## Data provided

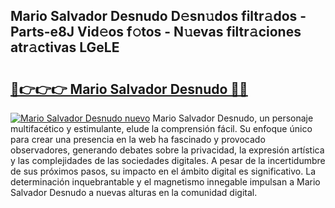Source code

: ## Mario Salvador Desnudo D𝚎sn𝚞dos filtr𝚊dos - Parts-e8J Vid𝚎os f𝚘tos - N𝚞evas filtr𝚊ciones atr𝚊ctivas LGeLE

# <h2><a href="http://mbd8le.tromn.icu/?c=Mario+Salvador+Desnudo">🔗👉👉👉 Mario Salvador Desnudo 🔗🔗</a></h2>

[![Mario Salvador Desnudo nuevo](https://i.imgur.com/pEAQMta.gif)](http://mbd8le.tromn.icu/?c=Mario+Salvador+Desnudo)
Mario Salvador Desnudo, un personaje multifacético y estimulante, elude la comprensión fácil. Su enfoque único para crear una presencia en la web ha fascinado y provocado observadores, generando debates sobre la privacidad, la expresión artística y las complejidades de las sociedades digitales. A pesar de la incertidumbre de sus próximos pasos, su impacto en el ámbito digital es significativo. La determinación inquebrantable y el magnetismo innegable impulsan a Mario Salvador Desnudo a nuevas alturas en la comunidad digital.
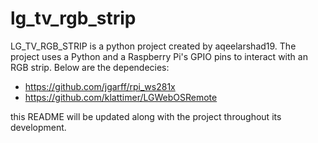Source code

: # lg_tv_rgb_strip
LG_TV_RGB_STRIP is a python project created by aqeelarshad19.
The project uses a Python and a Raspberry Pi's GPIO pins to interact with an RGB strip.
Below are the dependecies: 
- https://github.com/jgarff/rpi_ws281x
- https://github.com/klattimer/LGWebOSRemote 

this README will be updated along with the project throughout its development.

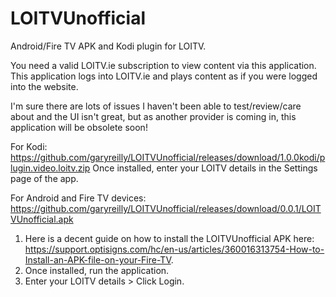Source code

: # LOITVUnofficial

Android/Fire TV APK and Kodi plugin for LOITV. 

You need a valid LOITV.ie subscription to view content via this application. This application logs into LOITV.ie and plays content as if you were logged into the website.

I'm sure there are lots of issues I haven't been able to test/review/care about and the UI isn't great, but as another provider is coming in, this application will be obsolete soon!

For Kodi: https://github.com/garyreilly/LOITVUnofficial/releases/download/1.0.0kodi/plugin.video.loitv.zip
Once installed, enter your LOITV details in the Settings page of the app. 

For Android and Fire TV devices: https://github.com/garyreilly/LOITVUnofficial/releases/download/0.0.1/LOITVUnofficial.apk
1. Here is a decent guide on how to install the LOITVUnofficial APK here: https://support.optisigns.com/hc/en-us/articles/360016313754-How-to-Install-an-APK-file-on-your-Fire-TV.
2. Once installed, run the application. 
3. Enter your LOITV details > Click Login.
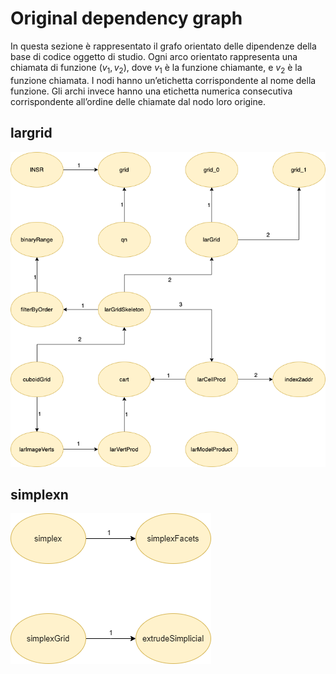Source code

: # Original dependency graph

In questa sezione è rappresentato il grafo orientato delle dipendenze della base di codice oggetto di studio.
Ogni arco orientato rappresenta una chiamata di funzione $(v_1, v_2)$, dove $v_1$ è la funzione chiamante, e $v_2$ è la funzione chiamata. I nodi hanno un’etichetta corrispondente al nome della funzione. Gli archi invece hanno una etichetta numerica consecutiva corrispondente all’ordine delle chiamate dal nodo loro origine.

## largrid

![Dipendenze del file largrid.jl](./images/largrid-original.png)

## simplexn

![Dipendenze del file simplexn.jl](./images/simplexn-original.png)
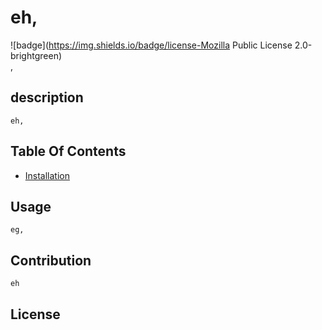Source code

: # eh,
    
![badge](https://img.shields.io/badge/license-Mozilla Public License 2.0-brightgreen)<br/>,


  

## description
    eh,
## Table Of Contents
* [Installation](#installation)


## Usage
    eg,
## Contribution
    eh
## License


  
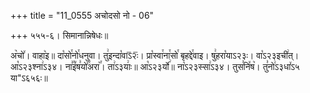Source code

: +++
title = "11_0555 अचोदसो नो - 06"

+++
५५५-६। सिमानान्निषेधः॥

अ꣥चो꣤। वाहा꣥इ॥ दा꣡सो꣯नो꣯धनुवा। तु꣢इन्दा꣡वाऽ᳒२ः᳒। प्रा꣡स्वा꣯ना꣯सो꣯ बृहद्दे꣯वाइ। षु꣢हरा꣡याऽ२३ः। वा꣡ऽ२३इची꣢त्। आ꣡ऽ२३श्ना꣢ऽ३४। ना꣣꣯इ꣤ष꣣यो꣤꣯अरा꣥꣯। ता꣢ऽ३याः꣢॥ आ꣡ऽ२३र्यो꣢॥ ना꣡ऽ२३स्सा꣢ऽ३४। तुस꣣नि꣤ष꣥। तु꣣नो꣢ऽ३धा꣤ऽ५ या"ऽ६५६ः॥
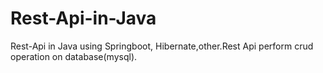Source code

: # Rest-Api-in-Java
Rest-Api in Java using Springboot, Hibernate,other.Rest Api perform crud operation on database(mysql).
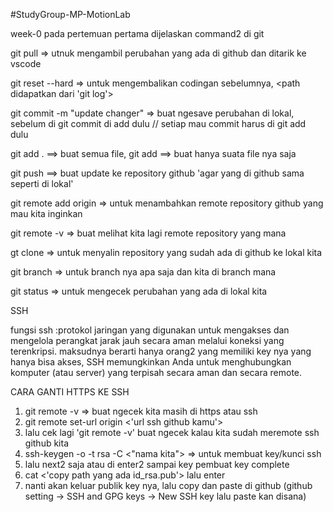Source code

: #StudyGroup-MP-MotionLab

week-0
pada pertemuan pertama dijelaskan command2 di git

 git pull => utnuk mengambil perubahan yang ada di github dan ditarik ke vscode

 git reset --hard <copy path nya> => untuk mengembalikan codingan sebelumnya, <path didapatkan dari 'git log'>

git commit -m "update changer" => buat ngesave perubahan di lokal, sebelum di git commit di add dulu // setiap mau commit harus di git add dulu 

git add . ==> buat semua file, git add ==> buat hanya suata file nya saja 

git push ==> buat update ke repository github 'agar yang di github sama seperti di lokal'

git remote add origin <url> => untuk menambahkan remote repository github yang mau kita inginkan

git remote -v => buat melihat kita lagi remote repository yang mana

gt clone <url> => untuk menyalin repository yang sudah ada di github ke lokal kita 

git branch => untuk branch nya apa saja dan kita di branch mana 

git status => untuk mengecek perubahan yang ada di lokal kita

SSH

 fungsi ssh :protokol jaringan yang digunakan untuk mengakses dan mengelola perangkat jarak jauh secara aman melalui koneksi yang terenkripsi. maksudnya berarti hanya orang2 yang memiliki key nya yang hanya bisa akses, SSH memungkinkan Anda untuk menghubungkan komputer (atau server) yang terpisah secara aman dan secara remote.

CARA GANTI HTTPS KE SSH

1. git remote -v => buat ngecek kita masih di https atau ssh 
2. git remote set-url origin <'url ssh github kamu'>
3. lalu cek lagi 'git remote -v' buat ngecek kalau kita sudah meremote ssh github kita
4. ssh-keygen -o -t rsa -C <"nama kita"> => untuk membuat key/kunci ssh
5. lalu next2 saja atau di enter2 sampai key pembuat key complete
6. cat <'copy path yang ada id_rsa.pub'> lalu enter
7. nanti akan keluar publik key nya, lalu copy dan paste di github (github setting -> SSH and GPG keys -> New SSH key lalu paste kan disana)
--
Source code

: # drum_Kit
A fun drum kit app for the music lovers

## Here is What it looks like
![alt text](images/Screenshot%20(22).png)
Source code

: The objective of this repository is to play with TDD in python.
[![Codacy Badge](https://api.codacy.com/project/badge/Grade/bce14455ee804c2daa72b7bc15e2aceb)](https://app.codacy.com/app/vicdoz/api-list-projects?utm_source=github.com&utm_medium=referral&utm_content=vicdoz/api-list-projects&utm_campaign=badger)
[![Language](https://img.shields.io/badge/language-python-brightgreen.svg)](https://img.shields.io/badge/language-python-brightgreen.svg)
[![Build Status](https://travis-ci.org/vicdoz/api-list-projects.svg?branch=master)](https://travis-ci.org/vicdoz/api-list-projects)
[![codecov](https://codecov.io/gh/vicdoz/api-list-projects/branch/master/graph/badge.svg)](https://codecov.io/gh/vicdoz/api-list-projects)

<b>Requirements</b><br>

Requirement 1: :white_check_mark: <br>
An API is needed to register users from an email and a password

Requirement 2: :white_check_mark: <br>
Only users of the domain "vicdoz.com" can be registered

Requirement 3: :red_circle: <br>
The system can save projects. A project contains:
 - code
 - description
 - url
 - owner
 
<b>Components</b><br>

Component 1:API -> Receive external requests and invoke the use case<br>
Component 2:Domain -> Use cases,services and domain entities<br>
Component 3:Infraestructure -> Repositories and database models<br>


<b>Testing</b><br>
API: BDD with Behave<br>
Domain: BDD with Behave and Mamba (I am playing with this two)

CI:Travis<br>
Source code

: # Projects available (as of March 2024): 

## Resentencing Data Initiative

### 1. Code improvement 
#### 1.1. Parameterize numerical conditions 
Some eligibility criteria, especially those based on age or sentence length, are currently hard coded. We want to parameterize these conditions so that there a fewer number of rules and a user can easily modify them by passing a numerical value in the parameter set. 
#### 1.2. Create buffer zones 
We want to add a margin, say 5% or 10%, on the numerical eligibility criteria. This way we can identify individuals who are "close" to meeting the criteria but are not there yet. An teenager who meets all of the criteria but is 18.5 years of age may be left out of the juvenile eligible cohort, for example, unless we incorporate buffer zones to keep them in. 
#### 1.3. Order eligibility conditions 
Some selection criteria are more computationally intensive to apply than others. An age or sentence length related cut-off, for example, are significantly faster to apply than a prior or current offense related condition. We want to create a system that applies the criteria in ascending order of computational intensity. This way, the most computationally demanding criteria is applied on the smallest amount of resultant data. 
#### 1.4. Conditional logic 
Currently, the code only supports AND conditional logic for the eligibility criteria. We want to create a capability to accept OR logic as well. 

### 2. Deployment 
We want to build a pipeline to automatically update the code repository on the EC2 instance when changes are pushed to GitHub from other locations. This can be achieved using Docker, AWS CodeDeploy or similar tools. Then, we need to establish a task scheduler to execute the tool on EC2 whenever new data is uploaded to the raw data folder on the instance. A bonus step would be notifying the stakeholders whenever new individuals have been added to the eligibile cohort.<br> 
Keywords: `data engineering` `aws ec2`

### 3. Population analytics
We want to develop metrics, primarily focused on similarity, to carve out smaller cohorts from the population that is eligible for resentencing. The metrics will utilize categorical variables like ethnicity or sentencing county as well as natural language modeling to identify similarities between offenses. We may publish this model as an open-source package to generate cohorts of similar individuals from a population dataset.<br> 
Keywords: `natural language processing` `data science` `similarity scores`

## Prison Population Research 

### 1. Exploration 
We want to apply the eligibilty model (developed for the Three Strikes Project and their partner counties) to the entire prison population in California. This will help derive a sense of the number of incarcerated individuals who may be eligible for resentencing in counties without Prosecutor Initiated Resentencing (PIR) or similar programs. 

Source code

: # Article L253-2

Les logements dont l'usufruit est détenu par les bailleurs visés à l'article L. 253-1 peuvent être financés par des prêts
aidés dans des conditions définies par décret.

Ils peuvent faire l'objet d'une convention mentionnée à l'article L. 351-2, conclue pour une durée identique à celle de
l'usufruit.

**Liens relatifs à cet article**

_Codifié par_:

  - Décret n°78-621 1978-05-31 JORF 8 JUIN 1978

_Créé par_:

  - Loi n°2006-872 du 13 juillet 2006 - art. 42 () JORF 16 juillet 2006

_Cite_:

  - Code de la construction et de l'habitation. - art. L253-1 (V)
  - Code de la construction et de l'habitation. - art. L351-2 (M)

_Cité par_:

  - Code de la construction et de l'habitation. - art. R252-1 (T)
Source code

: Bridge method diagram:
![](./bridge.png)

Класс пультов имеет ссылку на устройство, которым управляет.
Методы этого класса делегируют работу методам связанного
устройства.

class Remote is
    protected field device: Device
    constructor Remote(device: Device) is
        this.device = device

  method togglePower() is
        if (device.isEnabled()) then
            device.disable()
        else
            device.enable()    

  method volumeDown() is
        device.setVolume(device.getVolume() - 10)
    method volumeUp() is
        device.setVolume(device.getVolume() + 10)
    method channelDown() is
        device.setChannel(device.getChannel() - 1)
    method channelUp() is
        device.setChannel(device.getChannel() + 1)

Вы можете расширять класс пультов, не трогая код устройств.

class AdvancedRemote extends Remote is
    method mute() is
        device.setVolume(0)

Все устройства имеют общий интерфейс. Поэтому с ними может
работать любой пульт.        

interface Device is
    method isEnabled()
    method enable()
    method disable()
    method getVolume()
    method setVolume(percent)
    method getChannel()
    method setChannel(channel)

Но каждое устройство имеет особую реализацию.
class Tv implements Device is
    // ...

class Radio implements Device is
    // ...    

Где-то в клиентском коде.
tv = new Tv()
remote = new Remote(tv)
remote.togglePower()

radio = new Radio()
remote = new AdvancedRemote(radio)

## Try it
Reproduce the lines of the entries above from the one with "method enable()" to the one with "remote = new AdvancedRemote(radio)", both included, exactly and without any other line.

## Output below
    method enable()
    method disable()
    method getVolume()
    method setVolume(percent)
    method getChannel()
    method setChannel(channel)

Но каждое устройство имеет особую реализацию.
class Tv implements Device is
    // ...

class Radio implements Device is
    // ...    

Где-то в клиентском коде.
tv = new Tv()
remote = new Remote(tv)
remote.togglePower()

radio = new Radio()
remote = new AdvancedRemote(radio)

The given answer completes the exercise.